All the primitive $n$th roots of unity are conjugate, indistinguishable up to field isomorphism. It does not matter which you adjoin. In writing $K(\alpha)$, what do we really mean? In abstraction this often just means $K[x]/(m)$ where $m$ is some irreducible polynomial and $\alpha$ is understood to be a formal root of $m$. $\Bbb Q(\zeta_n)\cong\Bbb Q[x]/(\Phi_n)\cong\Bbb Q(\zeta_n')$ where $\zeta'_n$ is any other primitive $n$th root of unity. It does not matter at all if you take $\exp(2\pi i/n)$ or not (in this case you can also see the extension is normal, $\zeta_n$ is contained in and generates $\Bbb Q(\zeta'_n)$ so the two fields $\Bbb Q(\zeta'_n),\Bbb Q(\zeta_n)$ can be viewed as literally the same qua subfields of $\Bbb C$).
Since the polynomial is quadratic, that amounts to justifying that the polynomial has no roots in this field. That's equivalent to saying that $\Bbb Q(\zeta_n)$ strictly contains $\Bbb Q(\zeta_n+\zeta_n^{-1})\subseteq\Bbb Q(\zeta_n)\cap\Bbb R$. If you think about real and imaginary parts, this is "obvious" but that approach doesn't feel very general, unfortunately (edit: this can be understood to be for general reasons; $\mathrm{Gal}(\Bbb Q(\zeta_n);\Bbb Q)$ contains a complex conjugation automorphism $\sigma$ whose order is $2$; $\Bbb Q(\zeta_n)\cap\Bbb R$ is the fixed field of $\langle\sigma\rangle$ and because the group is nontrivial we know this fixed field must be a proper subfield)).

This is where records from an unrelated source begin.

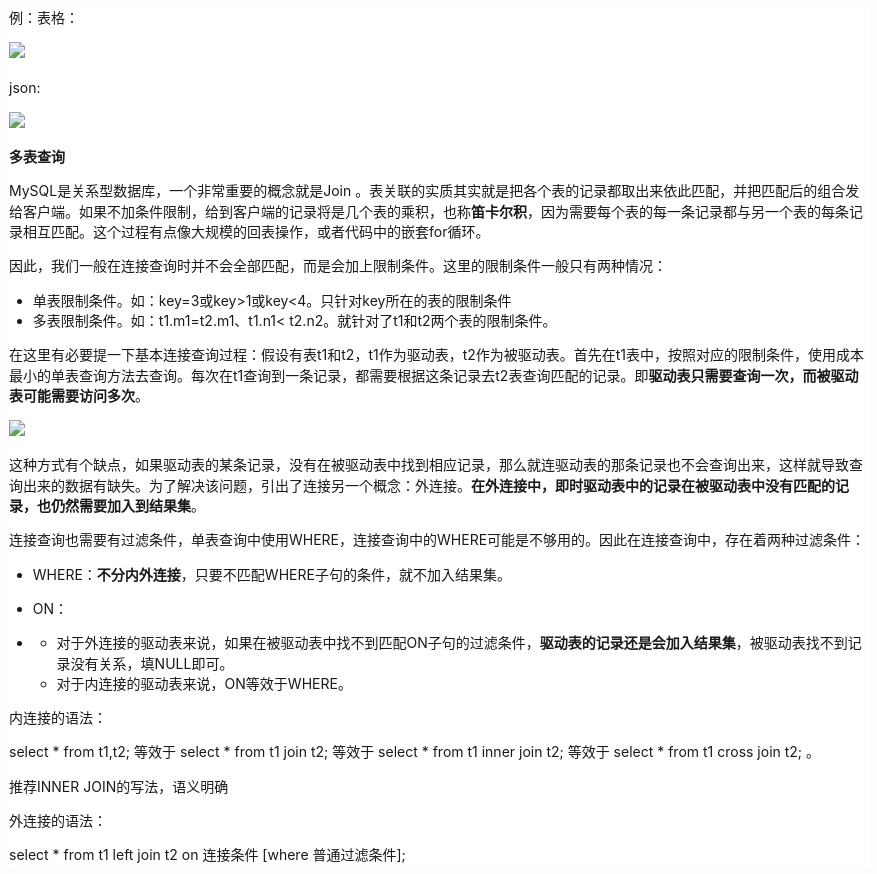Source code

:  

例：表格：

![](https://blog-cnd-1307088890.cos.ap-guangzhou.myqcloud.com/20220806194506.png)

 

 json:

![](https://blog-cnd-1307088890.cos.ap-guangzhou.myqcloud.com/20220806194518.png)

 

 

 

**多表查询**

 

MySQL是关系型数据库，一个非常重要的概念就是Join 。表关联的实质其实就是把各个表的记录都取出来依此匹配，并把匹配后的组合发给客户端。如果不加条件限制，给到客户端的记录将是几个表的乘积，也称**笛卡尔积**，因为需要每个表的每一条记录都与另一个表的每条记录相互匹配。这个过程有点像大规模的回表操作，或者代码中的嵌套for循环。

 

因此，我们一般在连接查询时并不会全部匹配，而是会加上限制条件。这里的限制条件一般只有两种情况：

- 单表限制条件。如：key=3或key>1或key<4。只针对key所在的表的限制条件
- 多表限制条件。如：t1.m1=t2.m1、t1.n1< t2.n2。就针对了t1和t2两个表的限制条件。

在这里有必要提一下基本连接查询过程：假设有表t1和t2，t1作为驱动表，t2作为被驱动表。首先在t1表中，按照对应的限制条件，使用成本最小的单表查询方法去查询。每次在t1查询到一条记录，都需要根据这条记录去t2表查询匹配的记录。即**驱动表只需要查询一次，而被驱动表可能需要访问多次**。

 

![](https://blog-cnd-1307088890.cos.ap-guangzhou.myqcloud.com/20220806194532.png)

 

这种方式有个缺点，如果驱动表的某条记录，没有在被驱动表中找到相应记录，那么就连驱动表的那条记录也不会查询出来，这样就导致查询出来的数据有缺失。为了解决该问题，引出了连接另一个概念：外连接。**在外连接中，即时驱动表中的记录在被驱动表中没有匹配的记录，也仍然需要加入到结果集**。

 

连接查询也需要有过滤条件，单表查询中使用WHERE，连接查询中的WHERE可能是不够用的。因此在连接查询中，存在着两种过滤条件：

- WHERE：**不分内外连接**，只要不匹配WHERE子句的条件，就不加入结果集。

- ON：

- - 对于外连接的驱动表来说，如果在被驱动表中找不到匹配ON子句的过滤条件，**驱动表的记录还是会加入结果集**，被驱动表找不到记录没有关系，填NULL即可。
  - 对于内连接的驱动表来说，ON等效于WHERE。

 

内连接的语法：

select * from t1,t2; 等效于 select * from t1 join t2; 等效于 select * from t1 inner join t2; 等效于 select * from t1 cross join t2; 。

推荐INNER JOIN的写法，语义明确

 

外连接的语法：

select * from t1 left join t2 on 连接条件 [where 普通过滤条件];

I recommend the following. $\Bbb Q(\zeta_n)\supsetneq\Bbb Q(\zeta_n)\cap\Bbb R\supseteq\Bbb Q(\zeta_n+\zeta_n^{-1})$ tells you the relevant extension degrees are $2$ and some number $1<[\Bbb Q(\zeta_n):\Bbb Q(\zeta_n)\cap\Bbb R]\le2$ so we must have equality with $2$ and $\Bbb Q(\zeta_n+\zeta_n^{-1})=\Bbb Q(\zeta_n)\cap\Bbb R$. Then it follows that the minimal polynomial you want must be the one you already wrote down.